Break The Mold
If I were to paint a picture of my history, it would mirror a Jackson Pollock painting. To say that it was complicated would be an understatement and wouldn’t do my history justice. Much like a Pollock painting, it was erratic, colorful, and seemingly followed no pattern. I’m not alone in this fact, on the contrary, I think I’m probably part of the norm here. Because life never truly turns out like we expect it to.
From my earliest memories, I can discern that I had a plan for my life. A plan that was similar to so many others. I would work extremely hard, and go to college. The last part was always key. Unlike others my age, I was researching colleges since I was a child. Trying to plan out where I would attend, and what degree I might obtain. For much of my life, it was a Law Degree. A path, which you know by now, that would never be in the cards for me. I knew this was exactly how my life would turn out, I just had to work hard for it.
Just as my young life was reaching its peak, my life took an unexpected turn. High school was a pinnacle moment in every child’s life. It was not only the time to gain mass amounts of knowledge, but a moment in someone’s life when they started to discover who they are. It was the moment the mold of life starts to solidify and your plans start to begin. I, on the other hand, started to see that my plan would never happen as it should. And, just like that, I had to drop out of school to focus on work. Focus on helping my family support themselves. I had to start adulthood years before it should have ever happened. The mold was starting to crack.

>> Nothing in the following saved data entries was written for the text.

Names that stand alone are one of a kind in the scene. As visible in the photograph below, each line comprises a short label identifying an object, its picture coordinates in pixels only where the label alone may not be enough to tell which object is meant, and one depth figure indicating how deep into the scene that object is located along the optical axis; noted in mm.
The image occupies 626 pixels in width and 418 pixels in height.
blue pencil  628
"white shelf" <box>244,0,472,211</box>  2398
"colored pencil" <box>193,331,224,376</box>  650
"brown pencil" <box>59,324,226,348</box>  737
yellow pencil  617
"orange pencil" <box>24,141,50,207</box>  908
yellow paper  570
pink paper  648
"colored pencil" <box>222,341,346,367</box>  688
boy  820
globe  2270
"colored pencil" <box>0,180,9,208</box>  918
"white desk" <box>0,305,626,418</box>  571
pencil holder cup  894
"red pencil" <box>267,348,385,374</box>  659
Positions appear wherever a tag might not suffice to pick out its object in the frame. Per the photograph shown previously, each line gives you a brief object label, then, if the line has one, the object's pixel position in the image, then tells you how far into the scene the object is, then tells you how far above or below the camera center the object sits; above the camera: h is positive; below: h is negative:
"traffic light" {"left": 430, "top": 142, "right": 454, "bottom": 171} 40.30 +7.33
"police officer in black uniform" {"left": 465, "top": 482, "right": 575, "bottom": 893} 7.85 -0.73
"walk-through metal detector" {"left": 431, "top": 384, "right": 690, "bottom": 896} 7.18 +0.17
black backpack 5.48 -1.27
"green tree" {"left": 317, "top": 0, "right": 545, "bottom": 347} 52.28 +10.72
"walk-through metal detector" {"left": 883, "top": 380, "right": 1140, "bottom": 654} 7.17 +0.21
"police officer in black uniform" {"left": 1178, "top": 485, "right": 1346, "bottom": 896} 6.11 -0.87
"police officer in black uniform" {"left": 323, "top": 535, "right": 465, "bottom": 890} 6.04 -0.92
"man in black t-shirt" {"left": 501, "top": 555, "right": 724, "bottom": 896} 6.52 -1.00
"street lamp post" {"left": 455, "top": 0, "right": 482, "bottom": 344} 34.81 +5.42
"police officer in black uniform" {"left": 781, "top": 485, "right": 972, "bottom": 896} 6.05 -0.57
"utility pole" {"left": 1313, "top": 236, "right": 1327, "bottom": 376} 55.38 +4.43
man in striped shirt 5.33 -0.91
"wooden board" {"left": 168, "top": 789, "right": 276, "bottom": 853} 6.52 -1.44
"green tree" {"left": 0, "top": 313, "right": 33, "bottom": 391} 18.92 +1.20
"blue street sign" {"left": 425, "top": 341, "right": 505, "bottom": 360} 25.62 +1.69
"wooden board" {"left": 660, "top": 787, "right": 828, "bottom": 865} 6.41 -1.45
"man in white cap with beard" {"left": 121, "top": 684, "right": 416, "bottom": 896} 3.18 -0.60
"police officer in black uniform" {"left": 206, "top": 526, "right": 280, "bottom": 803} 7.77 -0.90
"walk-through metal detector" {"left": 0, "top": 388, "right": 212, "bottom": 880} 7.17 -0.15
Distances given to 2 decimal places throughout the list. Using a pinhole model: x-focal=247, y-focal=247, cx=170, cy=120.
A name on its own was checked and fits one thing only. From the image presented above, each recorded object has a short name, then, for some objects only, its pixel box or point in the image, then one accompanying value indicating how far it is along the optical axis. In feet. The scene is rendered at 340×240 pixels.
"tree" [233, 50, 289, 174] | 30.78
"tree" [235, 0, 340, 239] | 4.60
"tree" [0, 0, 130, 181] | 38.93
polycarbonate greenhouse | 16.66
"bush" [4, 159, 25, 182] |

The mold, it’s rather interesting. It’s not just the title of a brilliant bit of writing on this website. No, it’s the form that you fit into. It was craft long ago in the fires of society, and built to last. Built to change to fit each individual who went inside. This mold is how we are supposed to live our lives. From a very young age, whether we see it or not, the people in our lives begin to tell us things. They, along with the world at large, begin telling you what your life will look like. They tell you of the wonders of attending college, and the success that will follow it. They tell you of the wonders of marriage, and the joy of children, and expect you to do both. Upon the completion of these three things, you will buy a house, and work your merry life away until it’s time to retire. The bell will toll on sixty five, and you will enjoy the next years of your life. Except, it’s almost over. You have now sacrificed 50 hours a week to a job, a career, a house, and material wealth, all for what? In the end, what does it really mean? What is the point of the mold? And truly, it’s hard for you to argue against it. It’s real. But, we don’t all fit into it. We are told we should, but we don’t.

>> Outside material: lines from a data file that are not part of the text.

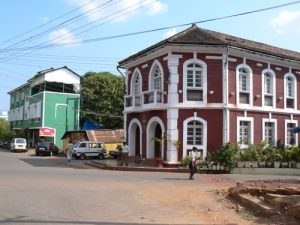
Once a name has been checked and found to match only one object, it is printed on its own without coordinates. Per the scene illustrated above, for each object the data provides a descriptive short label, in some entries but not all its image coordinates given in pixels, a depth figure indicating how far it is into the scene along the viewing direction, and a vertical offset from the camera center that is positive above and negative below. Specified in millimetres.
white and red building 29859 +3412
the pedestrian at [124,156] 29884 -678
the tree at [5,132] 72400 +1888
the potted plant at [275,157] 28312 -617
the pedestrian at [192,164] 22188 -840
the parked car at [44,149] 48875 -484
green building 61312 +5421
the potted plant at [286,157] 28298 -612
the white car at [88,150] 42062 -458
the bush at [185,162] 28188 -952
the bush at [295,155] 28406 -450
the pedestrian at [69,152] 36219 -565
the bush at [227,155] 26484 -481
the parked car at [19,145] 55719 -119
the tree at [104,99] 60094 +5935
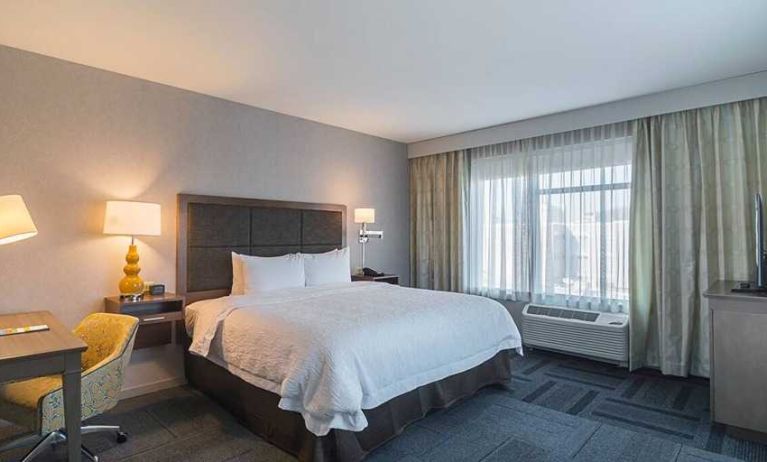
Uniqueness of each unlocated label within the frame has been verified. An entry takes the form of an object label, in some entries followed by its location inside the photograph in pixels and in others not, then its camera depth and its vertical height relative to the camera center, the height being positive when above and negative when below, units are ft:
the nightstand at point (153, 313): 10.80 -1.86
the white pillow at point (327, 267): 14.46 -0.96
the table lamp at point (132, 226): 10.72 +0.41
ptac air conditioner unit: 13.88 -3.24
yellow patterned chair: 7.31 -2.69
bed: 7.83 -2.30
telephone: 17.35 -1.37
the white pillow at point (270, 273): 12.83 -1.01
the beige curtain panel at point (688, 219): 12.08 +0.50
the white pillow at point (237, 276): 13.01 -1.08
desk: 6.33 -1.83
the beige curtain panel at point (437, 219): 18.58 +0.87
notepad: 7.62 -1.60
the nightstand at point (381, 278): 16.91 -1.55
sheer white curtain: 14.52 +0.68
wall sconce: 17.20 +0.71
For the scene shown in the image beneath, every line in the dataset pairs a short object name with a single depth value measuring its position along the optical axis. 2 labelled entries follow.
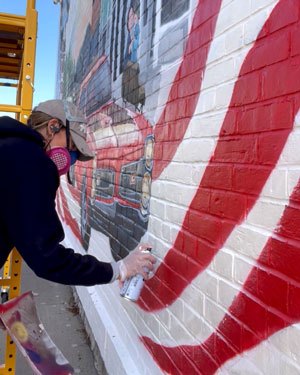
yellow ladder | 2.58
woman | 1.68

So, my mold was cracking. At sixteen, I was working a full time job, no high school diploma, and no plan for my future. All of the hours spent planning had now gone to waste. That’s how I spent my next few years, doing just that. Working, waiting for the moment I would die, and it all would end. Until I decided that enough was enough. I would get my life back on track, get back to college, and make the dreams come true. And I did. I got my GED, I went to college, and I began working towards my dream job. Except, nothing was different. I would still just working my life away, waiting for death. Waiting for that moment I would retire and relax until my time came to an end. Even though I got back on track, my mold was about to shatter. Because I never fit the mold. I was never meant to.
For many, they have looked at me sideways. Never truly understanding why changing my entire life, and getting ready to set sail around the world, was what we had chosen to do. Now you don’t need to question why I’m doing it. Because I was never meant to live the life like everyone else, I was meant for something different. Meant to break the mold, and live as I see fit. That’s what makes me happy, and what’s the point of living if it isn’t to be happy? When all is said and done, I want to live a life worth living. A life worth looking back and never regretting a moment. So, I will break the mold, and grind it to dust. What about you, does the mold fit you?